THE TASK: Copy all the data exactly, except the pictures.

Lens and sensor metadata

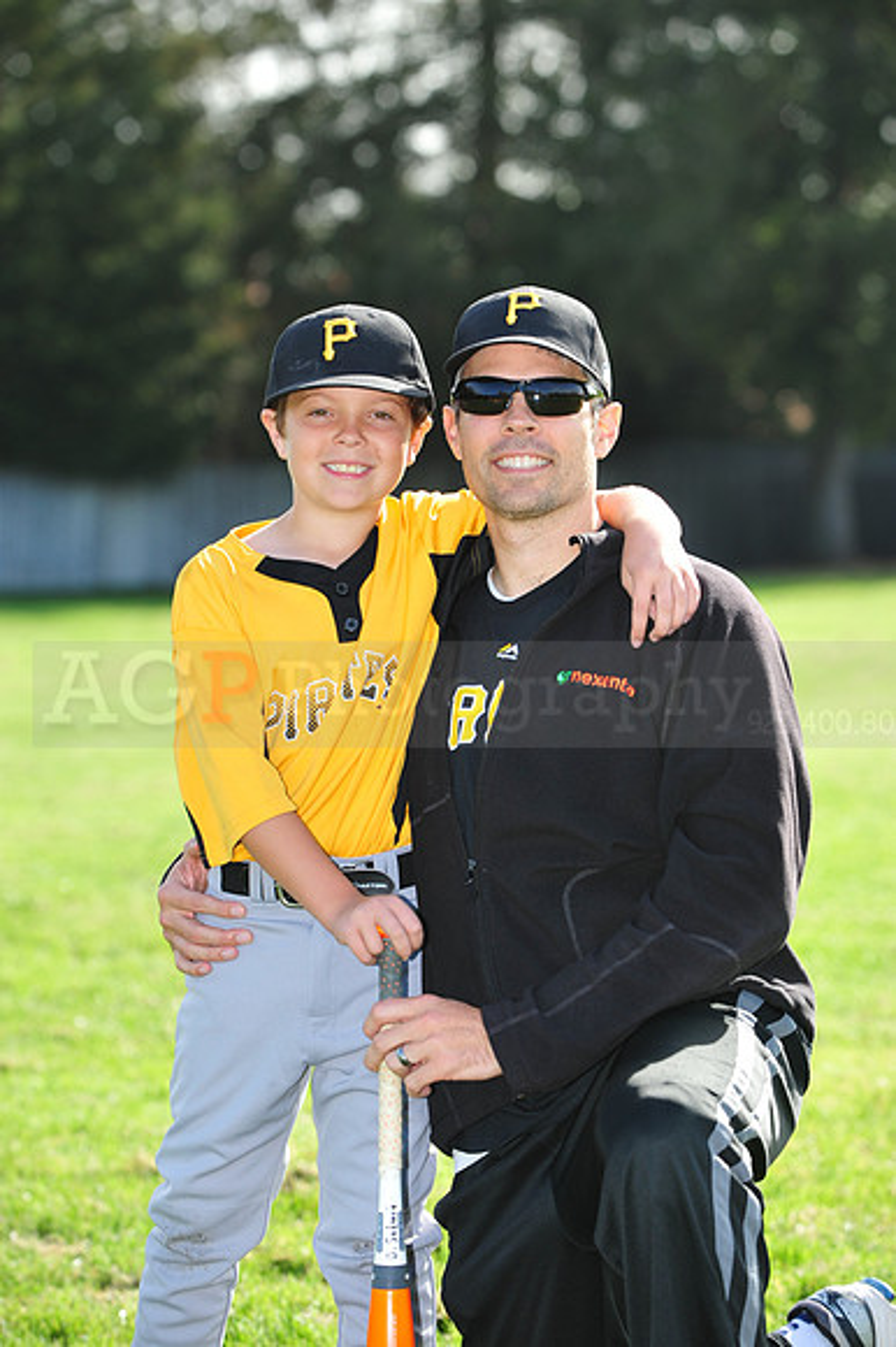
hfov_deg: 10.1
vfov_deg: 15.2
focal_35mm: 135
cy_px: 674
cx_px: 448
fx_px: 5046
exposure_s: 1/640
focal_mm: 135
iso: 400
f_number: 5.6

REPLY:
hfov_deg: 10.1
vfov_deg: 15.2
focal_35mm: 135
cy_px: 674
cx_px: 448
fx_px: 5046
exposure_s: 1/640
focal_mm: 135
iso: 400
f_number: 5.6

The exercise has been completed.